The 2018 book has two parts: a retelling of the original story and a second part that happens 25 years after the events of the first. In 1993, teenager Max takes his little sister Dani out trick-or-treating, runs into his crush Allison, and accidentally awakens the Sanderson Sisters 300 years after they’d been hanged for sucking the life force of a young girl to make them young again. Now that they’re back, they’re also back to their old ways, and Max’s little sister Dani is at risk of becoming their latest skin care treatment.

The rest of the night is spent working with new friends (like a black cat and a zombified ex-lover) to try and stop the witches’ sinister plan. Part two sees Max and Allison’s daughter Poppy and her friends having their own time against the witch sisters. It’s a cute story with diverse characters and a queer romance.

Just last year, we got a movie sequel with the original cast of the Sanderson Sisters (Bette Midler, Sarah Jessica Parker, and Kathy Najimy) that gave us a little peak into the sisters’ lives as kids (the actress playing young Winifred was perfect). The new movie engaged in the trend of redeeming villains, but just a little. We’re shown how the sisters were punished because Winifred wouldn’t marry a guy the church authority wanted her to, but any sympathies evaporate after the girls meet the Mother Witch (played by Hannah Waddingham) and she tells them to kill children to stay young. The usual hijinks ensue once the sisters are accidentally resurrected by a new cast of teens; there’s even a magical showdown in a Walgreens.

I’m due for a rewatch of the second movie, but I liked it when I first saw it last year. I thought it’d done a good job recapturing the feel of the first one, and it had some solidly funny moments. With our continued interest in witches, and Hocus Pocus’s 30th anniversary, the first movie released again in select theaters, and there was a Black Flame Ball that included a tour of Salem, MA where the movie was shot.

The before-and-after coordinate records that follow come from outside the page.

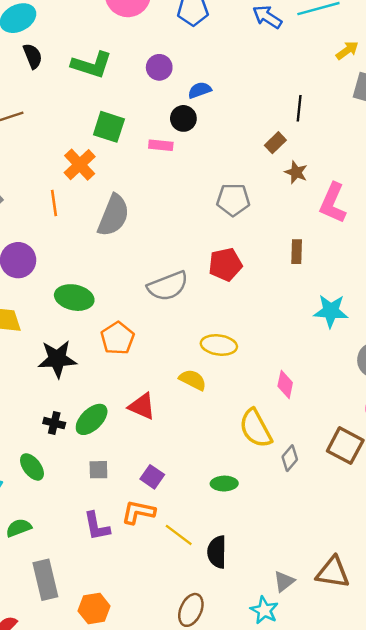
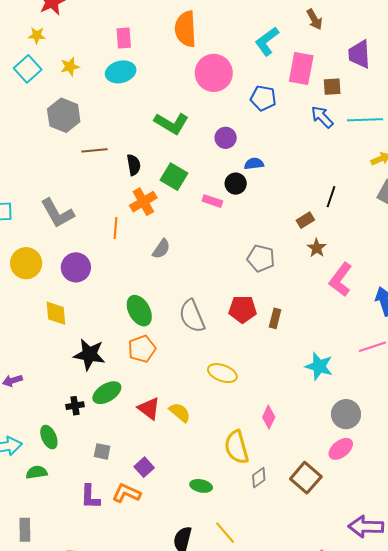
black semicircle: (33, 56) -> (134, 165), moved
gray semicircle: (114, 215) -> (161, 249), size x0.6
brown rectangle: (297, 252) -> (275, 318), moved
gray semicircle: (168, 286) -> (192, 316), turned 76
green ellipse: (74, 298) -> (139, 311), moved, turned 36
yellow semicircle: (193, 380) -> (180, 412), moved
green ellipse: (92, 419) -> (107, 393), moved
black cross: (54, 423) -> (75, 406), turned -36
green semicircle: (19, 528) -> (37, 472), moved
yellow line: (179, 535) -> (225, 533), moved
gray rectangle: (45, 580) -> (25, 530), moved, size x0.7

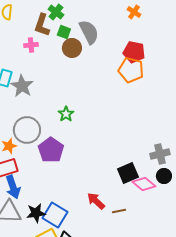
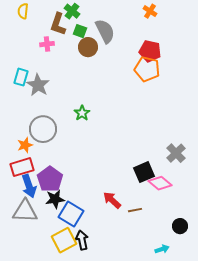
purple pentagon: (51, 150) -> (50, 179), moved
gray cross: (160, 154) -> (176, 153), turned -30
black circle: (164, 176) -> (180, 226), moved
black star: (36, 213) -> (55, 199), moved

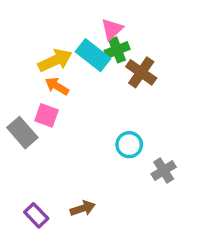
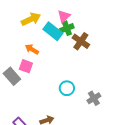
yellow arrow: (55, 60) -> (31, 19), moved
cyan circle: (129, 145) -> (67, 88), moved

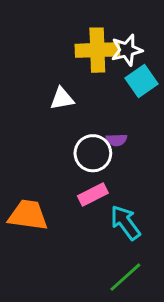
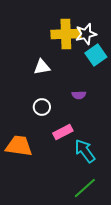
white circle: (93, 153) -> (42, 107), moved, size x0.7

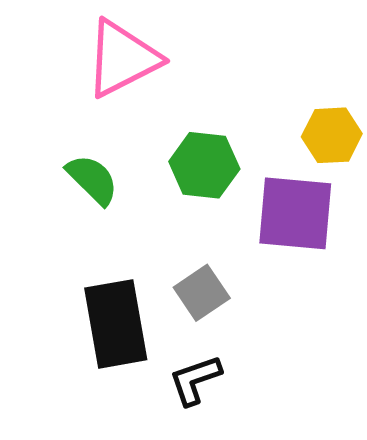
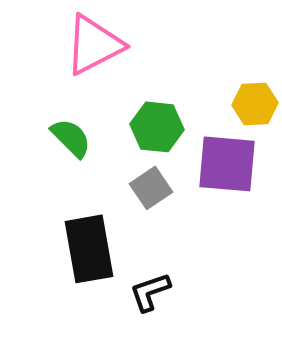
gray square: (202, 293) -> (151, 188), moved

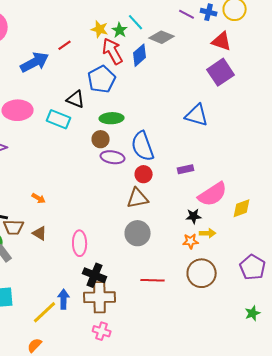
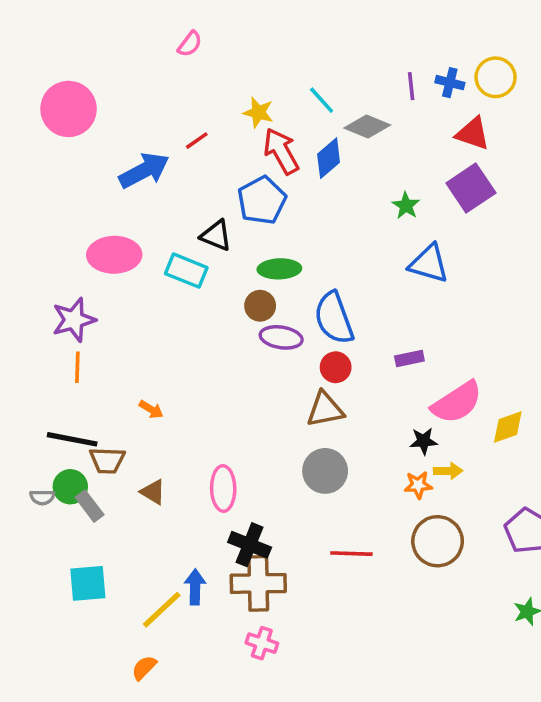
purple line: (187, 14) -> (411, 86), turned 56
green star: (120, 30) -> (406, 206), moved
brown triangle: (40, 233) -> (153, 492), moved

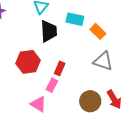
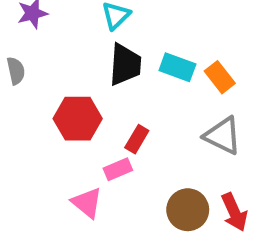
cyan rectangle: (75, 19) -> (177, 67), moved
pink rectangle: (52, 85) -> (118, 169), turned 32

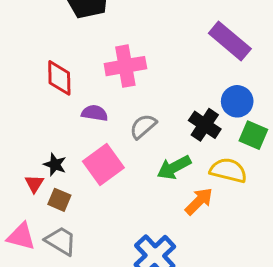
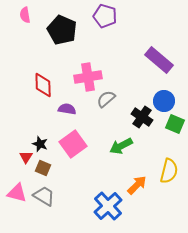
gray semicircle: (143, 126) -> (106, 99), moved
yellow semicircle: (228, 170) -> (169, 171), moved, turned 90
orange arrow: (199, 201) -> (137, 185), moved

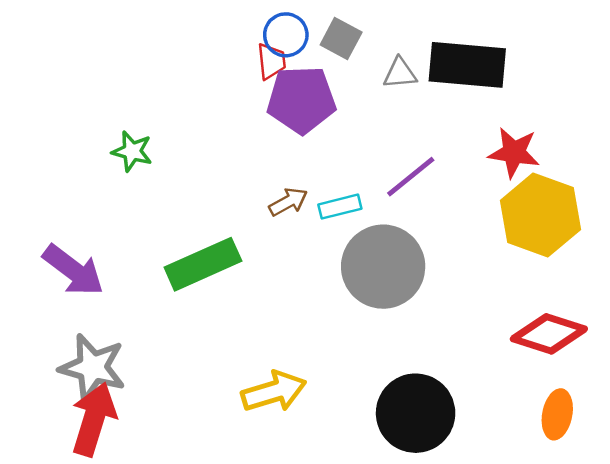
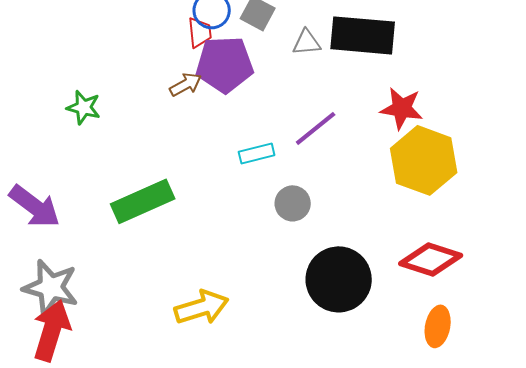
brown arrow: (288, 202) -> (186, 84), moved
gray circle: (383, 267) -> (293, 203), size x0.5
black circle: (416, 413) -> (339, 279), moved

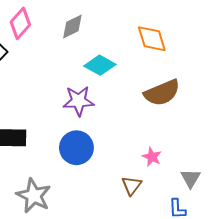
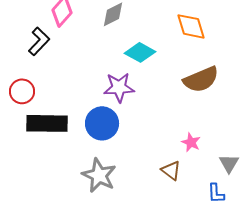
blue circle: (76, 148) -> (102, 123), moved
brown triangle: (131, 185) -> (171, 170), turned -30
gray star: (34, 196) -> (99, 175), moved

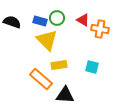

If you, like me, are here for the enduring camp of the Sanderson Sisters and would like to keep the vibes going, check out Spell on Wheels, a graphic novel about three witches who go on a revenge road trip; Bad Witch Burning, about a teen medium whose summonings get out of control; The Near Witch, about how missing children could be connected to a witch; and The Very Secret Society of Irregular Witches, a cozy, witchy romance with found family.